Open the attached file, iframe.html - Click the textfield at the top of the page - Click the textfield in the iframe Google page. Expected: - the focus ends up back in the top textfield (as the JavaScript code on window.onblur calls window.focus()) Actual: - Both textfields are showing a blinking cursor. Notes: - Also note that extra blur/focus events are fired. - Some investigation on what happens: EventHandler::handleMousePressEvent(const PlatformMouseEvent& mouseEvent) dispatches the event to the IFrame node which causes the IFrame to get focus. As part of the windown.onblur, the JS restores the focus to the main frame. But after that, it calls handleMousePressEvent(const MouseEventWithHitTestResults& event) (different signature) which itself calls focusDocumentView() which focus again the IFrame triggering another cycle of onblur/onfocus, and leaving the focus controller apparently confused (the 2 frames are shown as having focus).

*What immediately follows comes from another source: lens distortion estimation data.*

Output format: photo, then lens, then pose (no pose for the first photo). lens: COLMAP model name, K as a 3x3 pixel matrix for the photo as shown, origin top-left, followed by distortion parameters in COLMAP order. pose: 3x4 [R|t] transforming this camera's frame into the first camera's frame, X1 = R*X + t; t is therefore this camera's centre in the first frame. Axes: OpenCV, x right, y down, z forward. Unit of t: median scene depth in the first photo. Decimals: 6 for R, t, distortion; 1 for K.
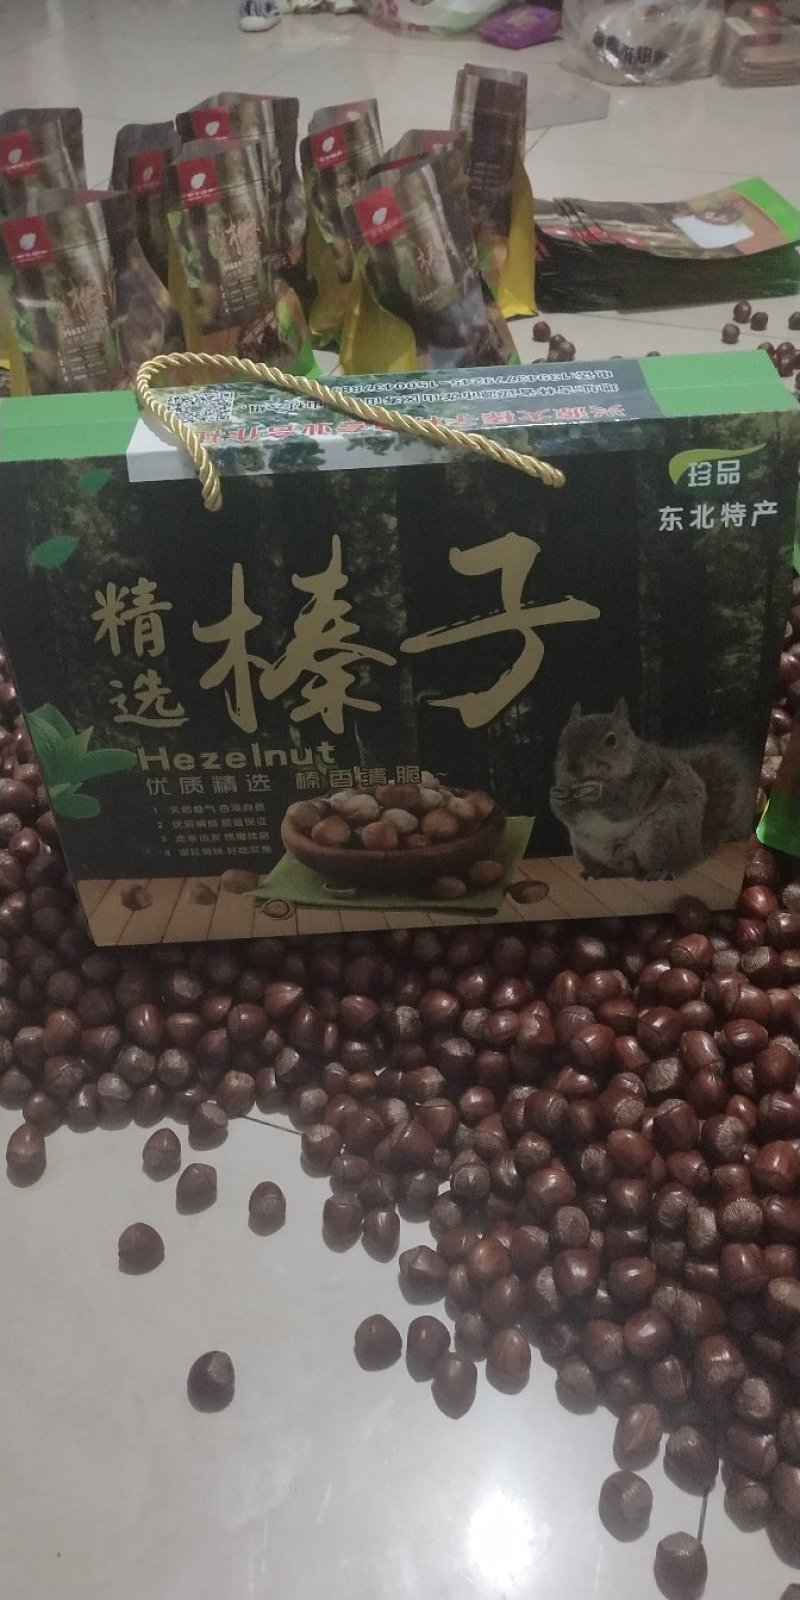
lens RADIAL K [[1218.4, 0, 400.0], [0, 1218.4, 800.0], [0, 0, 1]] dist [-0.010194, 0.005934]
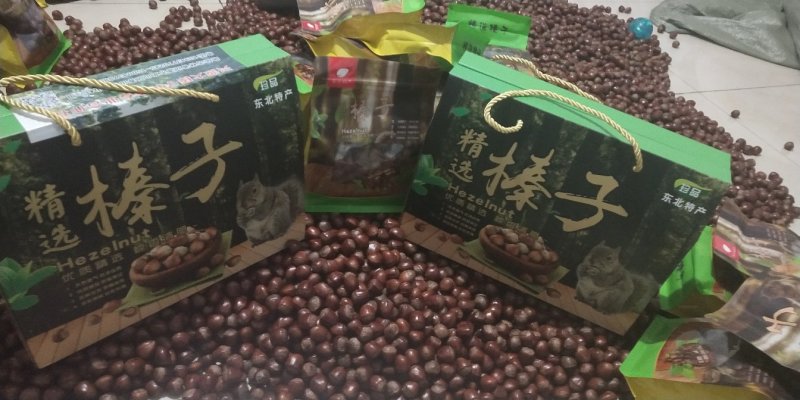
lens RADIAL K [[609.2, 0, 400.0], [0, 609.2, 200.0], [0, 0, 1]] dist [-0.010194, 0.005934]
pose [[0.748140, -0.314642, 0.584197, -0.358681], [0.319280, 0.942502, 0.098741, -0.060301], [-0.581676, 0.112650, 0.805583, -0.206172]]
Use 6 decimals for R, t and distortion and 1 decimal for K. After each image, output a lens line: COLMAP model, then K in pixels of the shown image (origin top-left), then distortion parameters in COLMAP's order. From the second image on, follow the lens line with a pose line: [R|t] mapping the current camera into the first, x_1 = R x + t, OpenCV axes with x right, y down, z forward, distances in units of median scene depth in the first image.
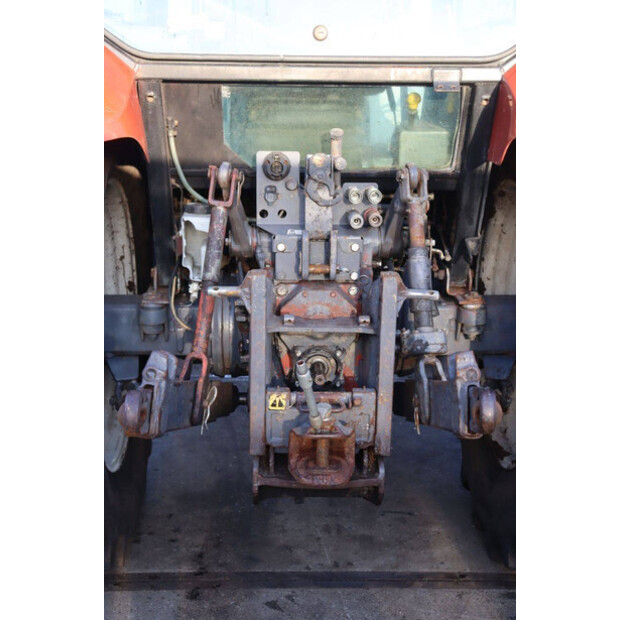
lens RADIAL K [[982.7, 0, 310.1], [0, 982.7, 312.6], [0, 0, 1]] dist [0.134733, 0.000000]
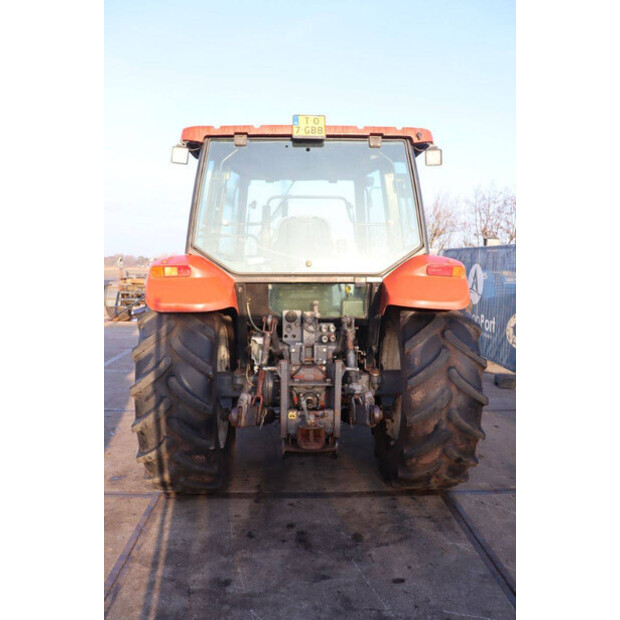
lens RADIAL K [[521.0, 0, 312.5], [0, 521.0, 312.6], [0, 0, 1]] dist [-0.145402, 0.101695]
pose [[0.999899, -0.010099, 0.009972, 0.005330], [0.011404, 0.989950, -0.140960, 0.021242], [-0.008448, 0.141060, 0.989965, -0.259894]]
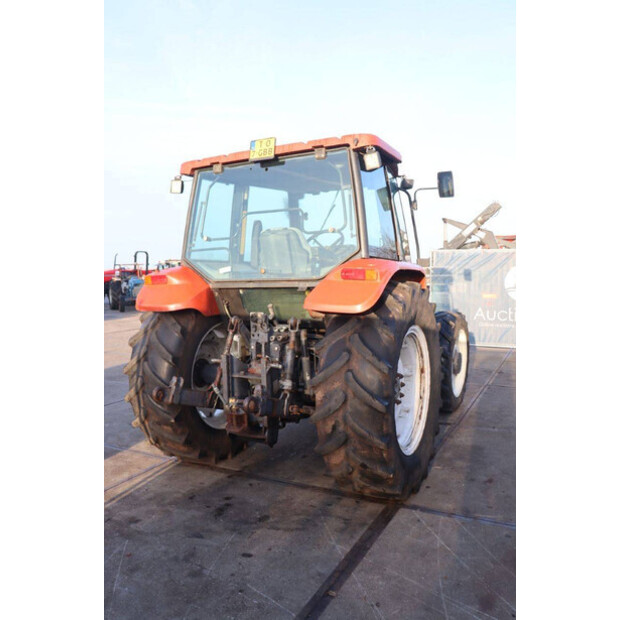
lens RADIAL K [[553.7, 0, 311.6], [0, 553.7, 308.7], [0, 0, 1]] dist [-0.114381, 0.023060]
pose [[0.860517, 0.002255, -0.509417, 0.897518], [-0.084089, 0.986901, -0.137676, 0.024898], [0.502434, 0.161309, 0.849435, -0.228747]]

As Jay pointed out above, the problem is caused by the focused frame in FocusController is messed up if window.onblur calls window.focus. When user clicks iframe to switch focus from main frame to iframe, FocusController::setFocusedFrame fires onblur event, which calls window.focus and then calls setFocusedFrame again to switch back. This messes up the old focused frame and new focused frame and leaves the FocusController confused. As a result, controlls in both main frame and iframe look like get focused.
Created attachment 46946 [details] Proposed Patch
What if window.onfocus calls window.focus on a different window?
Hi Darin, Good point. This patch only affects focusing when switching focused frame, so I tested calling iframe window focus from window.onfocus. Because of the new flag, setFocusedFrame returns when FocusController is in the middle of changing focused frame, therefore, in this case with the patch, the iframe window focus request is ignored. The code prior the patch calls dispatchWindowEvent(win1.focusEvent) inside another dispatchWindowEvent(win2.focusEvent), the focus event is dispatched at almost the last step of setFocusedFrame, so it changes the focus back to iframe. In this case, webkit changes focus to one frame when it is in the middle of setting focus to another one, I might miss something even though the FocusController status looks fine to me. I test this on IE and Firefox: IE looks like ignore the iframe window focus call and behaves the same as webkit with my patch. FireFox messes up the focus status and leaves two fields both focused. Personally I think we should add this flag so changing focused frame request is ignored if FocusController is middle of processing another request. Same for onblur calling focus and onfocus calling focus. What do you think?
(In reply to comment #4) > Personally I think we should add this flag so changing focused frame request is > ignored if FocusController is middle of processing another request. Same for > onblur calling focus and onfocus calling focus. What do you think? Seems OK. The real point is having enough test cases; how we implement is not as important as what the observed behavior is. I worry that there will be insufficient test coverage. Lets think of more edge and common cases and make tests that cover a lot of them.
Created attachment 47545 [details] More test cases added Added more cases to test: Normally changing frame focus working as expected and FocusController only allows one changing focus request at a time.